(WORK TASK A):
Translate this sentence from the W12 article below into Spanish: "There’s no end date on production yet, but it’s a matter of weeks rather than months."
(WORK TASK B):
For each statement, answer yes or no to whether the W12 article below agrees with it, and quote the deciding words: (i) Macallan and Bentley spent four years developing the Horizon whisky. (ii) The W12 engine is about a quarter longer than an equivalent V12. (iii) The Speed Edition 12 package is offered only on the Flying Spur.

(EXTRACT):
# # # # # # #
Goodbye Bentley W12: Last taste of one of Britain's best engines

Bentley Flying Spur Speed front three quarter

Opalite paint and silver calipers mark out Speed Edition 12

The iconic W12 is retiring just as a new type of Bentley arrives – our editor drives a Flying Spur to Scotland for a taste

“First, what do you think?” asks Kirsteen Campbell, creator of the new Bentley as I approach her with a few questions about her latest work.

This isn’t after getting out of the Flying Spur Speed Edition 12 that I had spent the day driving – one of the very last W12-powered Bentleys to leave the Crewe factory line as the famous old engine fast approaches retirement – but after having a taste of the latest Bentley.

For this is no normal Bentley but a whisky, and Campbell is no normal Bentley engineer but a master whisky maker. Don’t worry, you are still within the pages of Autocar and I will explain how we got here shortly.

Rather than Crewe, this story of the development of a new Bentley comes from the Macallan distillery in north-east Scotland, on the banks of the River Spey. It teamed up with the car maker to spend four years developing a whisky that’s supposed to taste like a Bentley. 

Called Horizon, it has been through the longest development period of any Macallan whisky to date, and it’s priced like a Bentley road car is among its peers: £40,000.

Horizon arrives at a time when a Bentley legend is about to say goodbye. Allowed to mature for a little over 20 years, the W12 engine should just be coming into its prime, but alas emissions regulations and the onslaught of electrification have done for another multi-cylinder great. It is now in its final throes, not available in a built-to-order Bentley, but you should be able to pick one up from stock. 

There’s no end date on production yet, but it’s a matter of weeks rather than months.

Introduced in the brand’s relaunch under Volkswagen Group ownership at the turn of the century, the W12 is the foundation on which the success of modern Bentley has been built. 

It has always been a performance engine of a very different kind, one in which the torque figure means much more than the power figure, and its size is to ensure it operates with as little stress and as much refinement as possible. Its configuration helps with packaging too, making it about a quarter shorter than an equivalent V12.

Between us and a sample of the newest Bentley of a very different kind is a 400-mile farewell blast in one of the final W12 cars to experience and marvel at that torque and refinement for the last time.

The Flying Spur Speed Edition 12 is one of 120 celebratory saloons that are notable for a few design features and for coming with a scale model of the 626bhp, 664lb ft W12 engine, perhaps to sit on your shelf alongside your bottle of Horizon. This package is also available on the Bentayga SUV and the Continental coupé and cabriolet, if you would prefer.
# # # # # # #
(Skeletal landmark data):

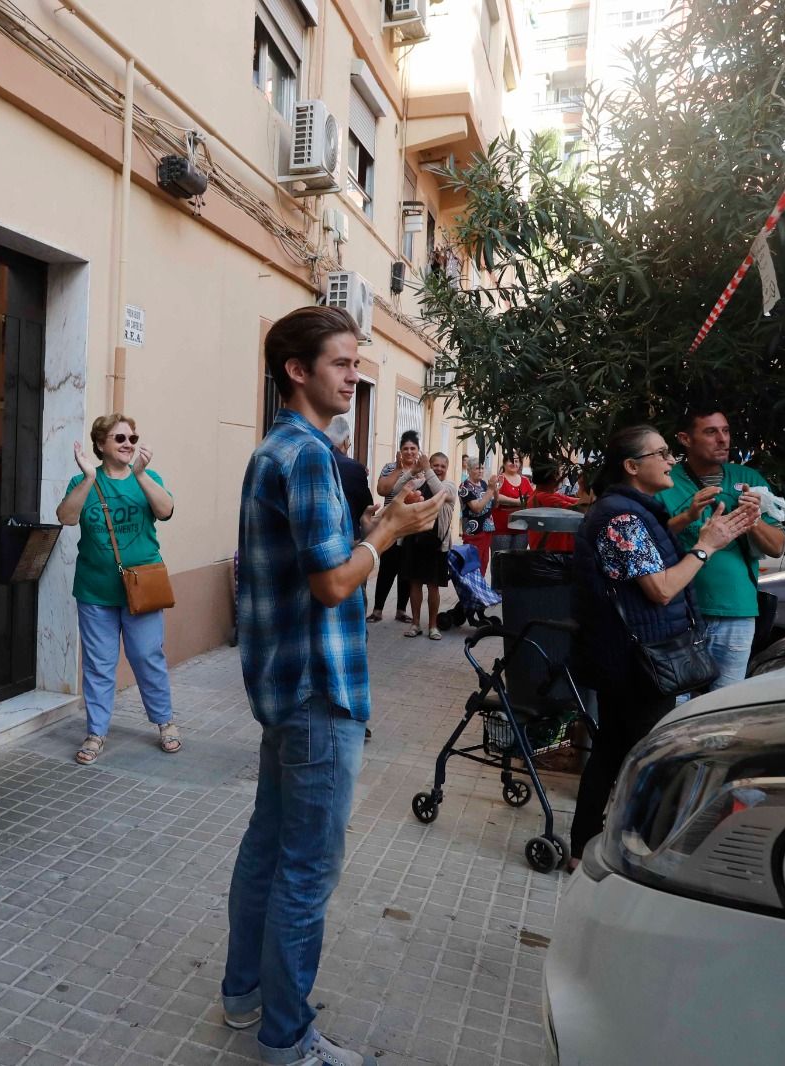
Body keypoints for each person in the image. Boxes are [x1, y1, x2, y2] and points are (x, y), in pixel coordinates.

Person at [224, 305, 444, 1066]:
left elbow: (313, 565)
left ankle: (243, 995)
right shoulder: (310, 455)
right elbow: (331, 583)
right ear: (298, 369)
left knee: (268, 846)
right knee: (307, 868)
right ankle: (287, 1040)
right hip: (319, 687)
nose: (356, 376)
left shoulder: (275, 451)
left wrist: (379, 522)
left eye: (356, 364)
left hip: (285, 686)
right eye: (344, 363)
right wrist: (389, 533)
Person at [569, 426, 755, 867]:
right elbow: (662, 589)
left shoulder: (629, 512)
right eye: (661, 453)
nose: (671, 460)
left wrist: (689, 522)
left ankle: (583, 848)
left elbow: (645, 555)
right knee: (654, 759)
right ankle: (647, 854)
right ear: (633, 467)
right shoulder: (620, 518)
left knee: (614, 749)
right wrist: (707, 546)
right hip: (637, 663)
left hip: (630, 658)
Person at [55, 413, 179, 764]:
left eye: (132, 438)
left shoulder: (147, 477)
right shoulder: (84, 482)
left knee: (147, 657)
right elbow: (66, 517)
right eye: (120, 438)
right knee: (98, 664)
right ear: (100, 445)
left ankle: (164, 721)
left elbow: (167, 509)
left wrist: (140, 474)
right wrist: (88, 478)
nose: (128, 444)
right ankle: (96, 732)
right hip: (95, 591)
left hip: (142, 588)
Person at [655, 409, 785, 690]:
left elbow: (777, 547)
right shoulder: (665, 481)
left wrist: (752, 520)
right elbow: (647, 540)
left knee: (721, 707)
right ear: (685, 439)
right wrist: (688, 516)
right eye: (711, 432)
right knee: (677, 709)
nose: (722, 440)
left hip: (737, 611)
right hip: (680, 613)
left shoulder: (748, 478)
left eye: (725, 431)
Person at [396, 451, 458, 640]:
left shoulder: (450, 486)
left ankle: (432, 626)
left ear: (446, 469)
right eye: (434, 465)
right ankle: (415, 624)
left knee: (433, 586)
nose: (438, 469)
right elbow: (397, 489)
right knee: (414, 583)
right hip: (413, 541)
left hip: (436, 544)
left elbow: (439, 491)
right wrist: (413, 470)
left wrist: (427, 470)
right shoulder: (420, 481)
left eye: (442, 466)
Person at [366, 430, 422, 622]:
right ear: (400, 451)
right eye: (405, 448)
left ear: (418, 450)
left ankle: (401, 610)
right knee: (387, 568)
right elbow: (382, 490)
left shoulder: (423, 470)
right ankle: (378, 610)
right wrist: (398, 469)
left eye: (412, 448)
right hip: (390, 526)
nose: (409, 452)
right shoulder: (390, 467)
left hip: (412, 526)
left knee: (406, 570)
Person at [324, 415, 374, 535]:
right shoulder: (354, 467)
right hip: (347, 537)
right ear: (346, 441)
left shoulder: (311, 457)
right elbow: (367, 508)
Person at [525, 460, 583, 552]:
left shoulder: (545, 495)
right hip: (549, 553)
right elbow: (578, 508)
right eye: (558, 475)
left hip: (552, 552)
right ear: (552, 478)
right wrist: (583, 486)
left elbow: (576, 501)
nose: (560, 477)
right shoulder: (542, 497)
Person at [458, 459, 497, 576]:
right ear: (469, 470)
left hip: (487, 529)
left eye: (482, 468)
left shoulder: (484, 484)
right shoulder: (464, 487)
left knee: (484, 562)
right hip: (474, 532)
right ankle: (472, 591)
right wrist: (490, 490)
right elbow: (477, 508)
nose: (480, 471)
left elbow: (494, 504)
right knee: (474, 564)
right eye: (477, 468)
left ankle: (480, 589)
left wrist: (495, 489)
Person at [491, 451, 533, 550]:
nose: (514, 463)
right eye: (511, 460)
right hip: (501, 528)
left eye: (517, 461)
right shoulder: (499, 479)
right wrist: (517, 501)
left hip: (522, 528)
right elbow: (497, 497)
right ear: (504, 463)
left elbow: (531, 498)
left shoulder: (525, 481)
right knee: (501, 560)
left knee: (517, 561)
# # # # # # #
(YOUR RESPONSE A):
Todavía no hay fecha de fin de producción, pero es cuestión de semanas y no de meses.

(YOUR RESPONSE B):
(i) Yes: "spend four years developing a whisky that’s supposed to taste like a Bentley"
(ii) No: "making it about a quarter shorter than an equivalent V12"
(iii) No: "This package is also available on the Bentayga SUV and the Continental coupé and cabriolet"